The pandemic has disrupted ways of life they had always taken for granted, negatively impacted their education and their mental health and wellbeing.
To fully understand their lived experiences during the pandemic requires involving them as much as possible in the in the entire research cycle of COVID-19 related projects. Unfortunately, the role of young people in research in general has received relatively little attention in Africa. They have strengths which have been little explored and yet would otherwise enrich the research and also the optimization of its impact on communities.
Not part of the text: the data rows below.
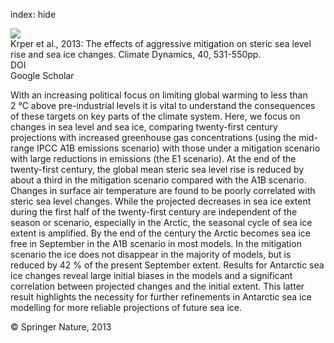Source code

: index: hide

<div class="Citation">
    <div class="Citation-thumb CitationThumb-linked"  data-href="https://doi.org/10.1007/s00382-012-1612-9">
      <img src="https://static.claimspace.cloud/climate-study-static/refs/thumbs/12/Krper_et_al_2013-thumb.png" />
    </div>

  <div class="Citation-body">
    <div class="Citation-text">Krper et al., 2013: The effects of aggressive mitigation on steric sea level rise and sea ice changes. <span class="Article-journal">Climate Dynamics, </span><span class="Article-volume">40, </span>531-550pp.</div>
    <div class="Citation-links">
      <div class="CitationLink" data-href="https://doi.org/10.1007/s00382-012-1612-9">
        <div class="CitationLink-icon CitationLink-Doi"></div>
        <div class="CitationLink-text">DOI</div>
      </div>
      <div class="CitationLink" data-href="https://scholar.google.com/scholar?q=10.1007/s00382-012-1612-9">
        <div class="CitationLink-icon CitationLink-Scholar"></div>
        <div class="CitationLink-text">Google Scholar</div>
      </div>
    </div>
  </div>
</div>

With an increasing political focus on limiting global warming to less than 2 °C above pre-industrial levels it is vital to understand the consequences of these targets on key parts of the climate system. Here, we focus on changes in sea level and sea ice, comparing twenty-first century projections with increased greenhouse gas concentrations (using the mid-range IPCC A1B emissions scenario) with those under a mitigation scenario with large reductions in emissions (the E1 scenario). At the end of the twenty-first century, the global mean steric sea level rise is reduced by about a third in the mitigation scenario compared with the A1B scenario. Changes in surface air temperature are found to be poorly correlated with steric sea level changes. While the projected decreases in sea ice extent during the first half of the twenty-first century are independent of the season or scenario, especially in the Arctic, the seasonal cycle of sea ice extent is amplified. By the end of the century the Arctic becomes sea ice free in September in the A1B scenario in most models. In the mitigation scenario the ice does not disappear in the majority of models, but is reduced by 42 % of the present September extent. Results for Antarctic sea ice changes reveal large initial biases in the models and a significant correlation between projected changes and the initial extent. This latter result highlights the necessity for further refinements in Antarctic sea ice modelling for more reliable projections of future sea ice.

<div class="Citation-copy">
&copy; Springer Nature, 2013
</div>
In this issue two articles focus attention on this conundrum and help to shine a light on this relatively neglected area. For the last five years THRiVE has encouraged and supported its doctoral and post-doctoral fellows to engage school children in research.
This approach is aimed at producing a cadre of next generation researchers who value the role of public engagement in research and more so are enthusiastic about including young people on their research teams. There is good reason to believe that THRiVE’s approach has great value and bodes well for research in Africa during the remainder of the 21st century.